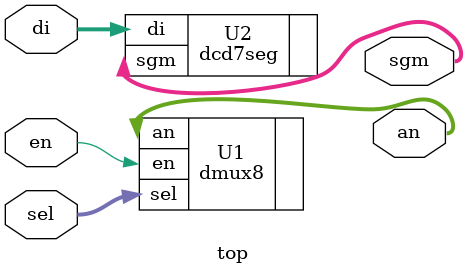
<source format=v>
`timescale 1ns / 1ps


module top(
    input [2:0]sel,
    input en,
    input [3:0]di,
    output [7:0]an,
    output [7:0]sgm
    );
    
    dmux8 U1(
   .sel(sel),
   .en(en),
   .an(an)
);

dcd7seg U2(
   .di(di),
   .sgm(sgm)
);
       

endmodule

</source>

● ABOUT THIS TASK
Return each record above as it stands. Pictures stay out.

● YOUR SOLUTION
<source format=v>
`timescale 1ns / 1ps


module top(
    input [2:0]sel,
    input en,
    input [3:0]di,
    output [7:0]an,
    output [7:0]sgm
    );
    
    dmux8 U1(
   .sel(sel),
   .en(en),
   .an(an)
);

dcd7seg U2(
   .di(di),
   .sgm(sgm)
);
       

endmodule

</source>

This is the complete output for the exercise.